:: Page extract ::
-- Opening Marker --

Sales Training

This page is a database of articles and downloadable white papers on many different aspects of sales training. You can search for any particular topic (e.g. "cold-calling") by typing it into the search box above the list of contents to the right. If you use the productivity tools in Connect (Calendar, Contacts, Workshop, Dashboard) you can use your dashboard results to see which areas of selling you have the most weak spots and then come to this page to find training resources to help you improve.

Busting The Book

Today in a training session with a sales team in Alaska I mentioned the Yellow Pages and casually swept it aside as irrelevant because it wasn't an 'advertising medium'. This is not to say that I don't understand how strong the Yellow Pages can feel as a competitor, especially when trying to persuade many service-oriented industries that radio would be more effective for them.

Yet, treating the Yellow Pages in your area as if you are in direct competition is, I believe, a mistake. The effect of doing this is to confirm in the minds of your potential advertisers (all those smaller businesses, service companies etc.) that your medium and a telephone directory exist on the same level and have potentially the same effect on consumers.

Throughout any given year I meet literally thousands of local business people, and talk to all of them about advertising in general and (hopefully) radio in particular. Naturally, certain responses and attitudes occur again and again. One of the most common is the small business' opinion of the Yellow Pages. It usually has three parts:

a) I spend what is, for me, a large chunk of money each month on my "Yellow Pages ad".
b) I resent the amount I have to spend and also the aggressive attitude of the Yellow Pages' reps while getting me to renew
c) If I don't advertise in the Yellow Pages I won't do as much business.

The encouraging aspect of this is that most of the businesses I meet would gladly take another option, if they could be persuaded that it would be effective. The key to persuading them of this is to show them how advertising really works; on them, on you, on all of us.

-- Closing Marker --

Saved entries:
-- Opening Marker --

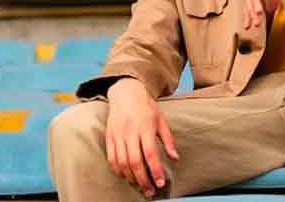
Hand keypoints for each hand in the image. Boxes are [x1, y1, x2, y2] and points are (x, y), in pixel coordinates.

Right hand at [106, 78, 178, 197]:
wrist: (126, 93)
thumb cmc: (146, 107)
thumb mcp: (161, 121)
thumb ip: (168, 140)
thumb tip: (175, 158)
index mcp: (145, 127)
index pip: (150, 153)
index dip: (155, 170)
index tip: (160, 183)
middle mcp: (130, 131)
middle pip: (135, 161)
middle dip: (143, 179)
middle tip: (150, 191)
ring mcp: (118, 134)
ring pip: (122, 162)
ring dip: (130, 177)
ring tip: (139, 185)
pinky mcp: (109, 136)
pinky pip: (111, 157)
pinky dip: (118, 169)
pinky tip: (125, 176)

-- Closing Marker --

:: Problems to solve ::
a - What is the Spanish translation of this sentence from the Yellow Pages article: "Naturally, certain responses and attitudes occur again and again."?
b - Can you resume the Yellow Pages article, picking up right after its last sentence?

:: Your written answers ::
a - Naturalmente, ciertas respuestas y actitudes se repiten una y otra vez.

b -
To do this simply, ask yourself the following, using, say, a new computer as an example:

"Where's the first place you'd go to buy a new computer?" The answer you come up with will be the company that has most prominence in your mind. What's also likely is that it will be a company who has invested heavily in broadcast advertising.

Now ask yourself this:

"If you can't think of anywhere to buy a new computer, what would you do? Wouldn't you ask someone at work or at home to recommend somewhere?"

If your answer is yes, you are seeing the true meaning of "word of mouth". Again though, it is likely that any company recommended by a friend or colleague has invested heavily in broadcast advertising.

Now ask this: "If no-one you know can recommend anywhere, what do you do?"

It's now likely that you mentioned the Yellow Pages (or the Internet) for the first time. And that's the truth; the Yellow Pages is a 'third stage' medium. You only use it if you can't think of a business without it.

The job of media like TV and radio is to make sure companies appear inside their customers' heads automatically, whenever those customers need their products or services. And radio is the only medium that can do that on a decent-sized Yellow Pages budget.

If you want proof of this, look no further than the Yellow Pages themselves. Choose a category like "Computer Dealers" and see which companies have the biggest, most colorful, most expensive ads. It's highly likely they will be made primarily of companies you've never heard of. Now look for the "CompUSA" ad, or the ad for "Office Depot". It'll be tiny. Actually, it's a fun exercise. Not only that, but you can use this as a way of persuading your prospects of the errors of their ways.

Matt Hackett, CEO, ARIA Inc.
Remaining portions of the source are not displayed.